Several members of Devon and Cornwall Wild Swimming were asked to do an interview for this interesting website. The idea is to promote health and fitness for over-fifties through extreme sports and adventurous activities. This is a link to our interview. There are some inspirational people and stories unrelated to wild swimming on the site too.

http://www.silvergreysportsclub.com/index.php/silver-greys/wild-swimming.html

Bouncing in Bugle Hole

We’re not sure exactly where this natural tidal pool is, but as we descend the cliff path Bugle Hole reveals itself below us. We scramble down and change on rocks like fossilised Cadbury’s Flakes. I squat on the edge of the pool and the sea surges up to meet me so that I’m simply incorporated from damp autumnal air into water.

The sea beyond us is churning and spraying in the gale, but we’re mostly protected by a rock wall that resembles the top of a portcullis. From time to time a big wave foams through a gap like saliva from the mouth of a crocodile contemplating a juicy swimmer. I float over to explore the top of a narrow cave which is also a blow hole in the right conditions, and am sucked backwards into the entrance, before being spat back out.

On the other side is a narrow gully connected to the sea, through which the swell is forced. It’s a topsy-turvy world where the landscape is hidden and revealed randomly, and where from bouncing in deep water you suddenly find yourself stranded atop a rock with the water surface three feet below. Honey is bemused.

I swim from the shelter of the Hole as the sun breaks through and emerge into a glittering, tottering sea.

YouTube video here (apologies for the dodgy quality in the middle, I was shooting into the sun)

http://www.youtube.com/watch?v=NLxaQCUPa48&feature=player_detailpage

Wizardry at Burgh Island

I’ve never swum Burgh Island in an easterly gale before, but I see from the cliffs that it’s doable. It’s the day after the OSS Dart 10k so we have about thirty swimmers from around the country excited at the prospect of an iconic Devon wild swim. We walk down past the sea tractor and into warm, pale turquoise sea.

The water’s miraculously clear and I can see the cheese grater rock that scrapes a piece from my thigh. I’m exhilarated by the wild energy of the storm and the towering cliffs and wonder whether we’ll get into Death Valley.  The entrance looks spookily calm; I watch for a bit before deciding it’s safe to enter.

My companion and I swim in, and are quickly joined by several others who’d been hovering to see whether we would survive.
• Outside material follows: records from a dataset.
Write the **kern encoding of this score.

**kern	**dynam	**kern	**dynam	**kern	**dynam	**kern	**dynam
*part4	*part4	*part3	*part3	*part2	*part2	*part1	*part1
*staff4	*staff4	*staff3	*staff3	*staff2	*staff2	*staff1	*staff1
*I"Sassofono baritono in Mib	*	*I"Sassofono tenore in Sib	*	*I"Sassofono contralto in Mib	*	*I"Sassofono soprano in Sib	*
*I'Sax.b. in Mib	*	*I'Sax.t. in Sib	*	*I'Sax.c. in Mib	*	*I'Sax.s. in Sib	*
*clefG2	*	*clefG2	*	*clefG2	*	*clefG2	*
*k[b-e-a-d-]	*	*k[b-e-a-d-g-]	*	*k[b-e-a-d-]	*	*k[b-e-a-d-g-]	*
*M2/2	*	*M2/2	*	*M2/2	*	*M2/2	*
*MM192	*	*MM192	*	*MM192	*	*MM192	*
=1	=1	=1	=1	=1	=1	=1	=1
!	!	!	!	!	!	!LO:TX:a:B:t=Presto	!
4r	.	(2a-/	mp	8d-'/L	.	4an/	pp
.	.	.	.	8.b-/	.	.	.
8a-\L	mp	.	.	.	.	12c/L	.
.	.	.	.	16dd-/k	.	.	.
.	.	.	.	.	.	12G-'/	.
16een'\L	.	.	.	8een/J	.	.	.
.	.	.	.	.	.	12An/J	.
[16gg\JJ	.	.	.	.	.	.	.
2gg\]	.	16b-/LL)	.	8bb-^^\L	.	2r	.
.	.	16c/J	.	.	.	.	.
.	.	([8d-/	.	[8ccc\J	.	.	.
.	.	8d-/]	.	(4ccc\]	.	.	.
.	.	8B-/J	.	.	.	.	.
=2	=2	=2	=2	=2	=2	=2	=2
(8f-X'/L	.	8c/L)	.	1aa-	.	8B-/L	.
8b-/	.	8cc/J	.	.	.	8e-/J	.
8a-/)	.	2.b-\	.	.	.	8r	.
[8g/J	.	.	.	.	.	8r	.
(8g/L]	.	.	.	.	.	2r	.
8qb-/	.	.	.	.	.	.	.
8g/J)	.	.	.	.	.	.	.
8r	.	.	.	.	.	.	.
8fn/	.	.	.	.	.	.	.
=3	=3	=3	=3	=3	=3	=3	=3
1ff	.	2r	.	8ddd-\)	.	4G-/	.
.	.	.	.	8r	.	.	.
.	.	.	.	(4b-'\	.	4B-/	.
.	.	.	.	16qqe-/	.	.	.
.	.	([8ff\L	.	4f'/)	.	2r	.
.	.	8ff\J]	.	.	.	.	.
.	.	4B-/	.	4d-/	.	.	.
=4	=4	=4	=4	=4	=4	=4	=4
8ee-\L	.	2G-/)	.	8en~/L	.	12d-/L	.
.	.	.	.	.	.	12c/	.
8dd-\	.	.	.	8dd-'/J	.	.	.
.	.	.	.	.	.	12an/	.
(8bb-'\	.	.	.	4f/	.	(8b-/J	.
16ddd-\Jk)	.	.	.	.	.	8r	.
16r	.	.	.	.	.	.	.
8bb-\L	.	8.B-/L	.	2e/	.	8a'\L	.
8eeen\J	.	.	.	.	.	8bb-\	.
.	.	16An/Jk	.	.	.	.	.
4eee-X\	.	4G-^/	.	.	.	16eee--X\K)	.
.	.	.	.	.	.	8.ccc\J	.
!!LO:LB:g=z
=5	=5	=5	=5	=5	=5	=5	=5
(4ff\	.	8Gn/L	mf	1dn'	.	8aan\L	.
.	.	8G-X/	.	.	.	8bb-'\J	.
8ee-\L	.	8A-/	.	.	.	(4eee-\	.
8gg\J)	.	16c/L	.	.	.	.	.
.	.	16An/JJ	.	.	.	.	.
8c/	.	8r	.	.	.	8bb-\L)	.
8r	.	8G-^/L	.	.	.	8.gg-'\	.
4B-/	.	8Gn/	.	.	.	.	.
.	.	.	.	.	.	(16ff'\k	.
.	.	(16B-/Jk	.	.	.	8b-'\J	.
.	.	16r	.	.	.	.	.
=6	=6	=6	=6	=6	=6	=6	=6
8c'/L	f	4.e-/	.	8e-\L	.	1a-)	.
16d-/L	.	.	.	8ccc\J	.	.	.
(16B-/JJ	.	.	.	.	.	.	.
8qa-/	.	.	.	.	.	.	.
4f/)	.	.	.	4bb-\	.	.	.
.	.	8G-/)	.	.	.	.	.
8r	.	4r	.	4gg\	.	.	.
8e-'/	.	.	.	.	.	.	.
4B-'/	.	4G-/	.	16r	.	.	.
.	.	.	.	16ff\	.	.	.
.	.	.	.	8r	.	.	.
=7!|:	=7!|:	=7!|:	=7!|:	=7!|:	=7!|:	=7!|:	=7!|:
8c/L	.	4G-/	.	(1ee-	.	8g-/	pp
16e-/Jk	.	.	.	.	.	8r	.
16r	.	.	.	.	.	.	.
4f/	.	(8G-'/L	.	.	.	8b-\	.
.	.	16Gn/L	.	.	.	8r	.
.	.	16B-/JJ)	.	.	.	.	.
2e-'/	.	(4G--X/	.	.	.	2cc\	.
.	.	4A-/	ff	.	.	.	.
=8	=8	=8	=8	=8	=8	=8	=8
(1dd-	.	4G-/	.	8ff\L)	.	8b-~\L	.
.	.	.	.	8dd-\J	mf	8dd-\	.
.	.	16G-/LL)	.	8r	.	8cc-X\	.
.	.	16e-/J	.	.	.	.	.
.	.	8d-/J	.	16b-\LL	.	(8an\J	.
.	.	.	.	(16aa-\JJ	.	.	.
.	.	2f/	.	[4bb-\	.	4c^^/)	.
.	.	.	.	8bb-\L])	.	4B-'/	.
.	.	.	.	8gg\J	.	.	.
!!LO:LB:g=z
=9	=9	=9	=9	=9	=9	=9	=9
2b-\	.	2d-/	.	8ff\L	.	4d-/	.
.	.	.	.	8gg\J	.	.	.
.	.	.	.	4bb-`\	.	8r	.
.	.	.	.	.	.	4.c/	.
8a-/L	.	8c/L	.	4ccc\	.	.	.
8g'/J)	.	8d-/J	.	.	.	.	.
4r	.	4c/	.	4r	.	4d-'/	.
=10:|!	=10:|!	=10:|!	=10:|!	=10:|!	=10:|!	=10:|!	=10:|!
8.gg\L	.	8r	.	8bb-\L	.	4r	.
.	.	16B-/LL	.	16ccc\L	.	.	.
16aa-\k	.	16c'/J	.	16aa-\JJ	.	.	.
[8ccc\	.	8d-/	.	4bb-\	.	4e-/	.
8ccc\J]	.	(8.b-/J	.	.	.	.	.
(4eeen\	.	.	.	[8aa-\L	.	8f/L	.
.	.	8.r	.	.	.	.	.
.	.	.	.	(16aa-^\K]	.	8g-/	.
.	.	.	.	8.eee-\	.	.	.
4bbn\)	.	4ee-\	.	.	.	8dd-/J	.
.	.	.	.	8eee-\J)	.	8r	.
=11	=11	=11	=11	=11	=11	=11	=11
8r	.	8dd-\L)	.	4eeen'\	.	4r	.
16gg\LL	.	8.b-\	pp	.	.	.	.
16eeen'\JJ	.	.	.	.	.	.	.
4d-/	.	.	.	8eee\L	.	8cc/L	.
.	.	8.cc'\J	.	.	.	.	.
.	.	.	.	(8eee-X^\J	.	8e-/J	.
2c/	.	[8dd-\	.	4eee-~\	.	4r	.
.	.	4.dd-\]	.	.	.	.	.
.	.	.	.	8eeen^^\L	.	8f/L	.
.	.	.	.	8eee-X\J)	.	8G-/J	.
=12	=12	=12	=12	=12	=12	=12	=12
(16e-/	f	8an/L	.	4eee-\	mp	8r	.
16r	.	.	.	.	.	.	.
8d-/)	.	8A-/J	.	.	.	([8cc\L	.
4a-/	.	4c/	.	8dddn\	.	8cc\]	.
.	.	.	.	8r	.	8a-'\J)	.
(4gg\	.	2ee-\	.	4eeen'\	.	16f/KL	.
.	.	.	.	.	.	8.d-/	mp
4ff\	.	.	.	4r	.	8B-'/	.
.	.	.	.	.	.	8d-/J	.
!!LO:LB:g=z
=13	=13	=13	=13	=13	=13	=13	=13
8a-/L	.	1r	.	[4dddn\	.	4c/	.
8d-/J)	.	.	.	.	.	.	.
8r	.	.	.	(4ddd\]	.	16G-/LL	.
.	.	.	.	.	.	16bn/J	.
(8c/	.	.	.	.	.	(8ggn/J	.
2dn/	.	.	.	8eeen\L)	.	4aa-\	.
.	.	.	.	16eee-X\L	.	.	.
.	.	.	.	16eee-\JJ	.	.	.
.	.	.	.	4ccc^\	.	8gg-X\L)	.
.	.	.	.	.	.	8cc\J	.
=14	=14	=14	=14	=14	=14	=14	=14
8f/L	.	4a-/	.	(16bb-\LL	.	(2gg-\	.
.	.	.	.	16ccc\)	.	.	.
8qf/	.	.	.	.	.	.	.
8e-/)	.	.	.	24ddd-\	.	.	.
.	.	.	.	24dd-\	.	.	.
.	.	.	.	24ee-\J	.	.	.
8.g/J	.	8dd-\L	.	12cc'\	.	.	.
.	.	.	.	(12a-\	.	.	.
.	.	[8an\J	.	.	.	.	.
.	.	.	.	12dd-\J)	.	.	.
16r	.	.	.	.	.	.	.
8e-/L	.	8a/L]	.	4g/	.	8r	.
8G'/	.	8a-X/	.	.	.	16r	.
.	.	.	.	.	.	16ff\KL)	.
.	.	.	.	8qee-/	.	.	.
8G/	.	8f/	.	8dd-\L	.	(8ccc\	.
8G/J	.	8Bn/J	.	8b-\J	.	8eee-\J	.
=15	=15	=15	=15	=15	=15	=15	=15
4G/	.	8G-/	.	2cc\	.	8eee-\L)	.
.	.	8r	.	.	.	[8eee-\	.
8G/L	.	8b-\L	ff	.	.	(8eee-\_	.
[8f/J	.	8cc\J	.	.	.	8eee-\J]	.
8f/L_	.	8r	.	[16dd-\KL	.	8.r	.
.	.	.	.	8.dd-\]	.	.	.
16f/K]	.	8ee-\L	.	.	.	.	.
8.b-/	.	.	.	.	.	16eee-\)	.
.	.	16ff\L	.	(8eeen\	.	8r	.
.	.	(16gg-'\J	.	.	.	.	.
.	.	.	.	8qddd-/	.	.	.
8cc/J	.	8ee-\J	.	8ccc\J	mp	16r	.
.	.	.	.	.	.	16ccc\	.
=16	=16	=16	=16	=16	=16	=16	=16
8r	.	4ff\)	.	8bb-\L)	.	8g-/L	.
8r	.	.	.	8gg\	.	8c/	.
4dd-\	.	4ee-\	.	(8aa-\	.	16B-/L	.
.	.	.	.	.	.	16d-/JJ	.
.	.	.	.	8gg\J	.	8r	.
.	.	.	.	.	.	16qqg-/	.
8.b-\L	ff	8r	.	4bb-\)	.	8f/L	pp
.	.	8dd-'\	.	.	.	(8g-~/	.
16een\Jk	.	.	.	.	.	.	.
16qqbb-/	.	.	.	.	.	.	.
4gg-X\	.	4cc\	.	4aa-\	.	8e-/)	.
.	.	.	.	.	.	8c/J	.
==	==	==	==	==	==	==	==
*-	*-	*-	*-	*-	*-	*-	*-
We swim through the outer reef towards the shelter of the cliffs.

Suddenly I’m in a cauldron of pointed wavelets about a foot high, spiralling like upside down tornados. Spray flies from their tops. There’s an invisible wizard somewhere, casting spells over the sea.

Every few yards the surface of the water transmogrifies: here are sharp waves that echo the shapes of the jagged rocks above; there tiny ruffles shiver across rounded swells; a splatter of rain pocks wavelets; white horses rear with manes of spindrift. It’s still somehow clear below the surface, and we dive down through waving weeds.

We play our way through the rocks to  where the sand bar is gradually revealed by the receding tide. The gale hits us full-force, flinging abrasive water as it rips through. There’s no big swell, just a wallop of wavelets that makes swimming hard. I’m battered from side to side to front to back and keep my head down. As we leave the water I freeze instantly; not from wizardry, but from the chill of the east wind.

Bats at Spitchwick

Early evening on a misty, drizzly autumnal day. No glorious sunset;  just a patch of glowing white between pewter clouds that look heavy enough to sink with the sun. We creep in to water that manages to be both clear and the colour of an oil slick.  The bottom is softly carpeted with fallen vegetation. Midges nip at our faces.

The river is very chilly indeed; ice-cream neck hits and I swim as hard as I can upstream to heat up. Finally I’m suffused with a warm glow which starts in my bones and seeps through to my skin. Bats flitter past, flashes of dark above black water. The last notes of birdsong fade into the night.

Jackie swims with a decorated umbrella, while Matt and Queenie wear Union Jacks on their heads. Batty people from Torbay.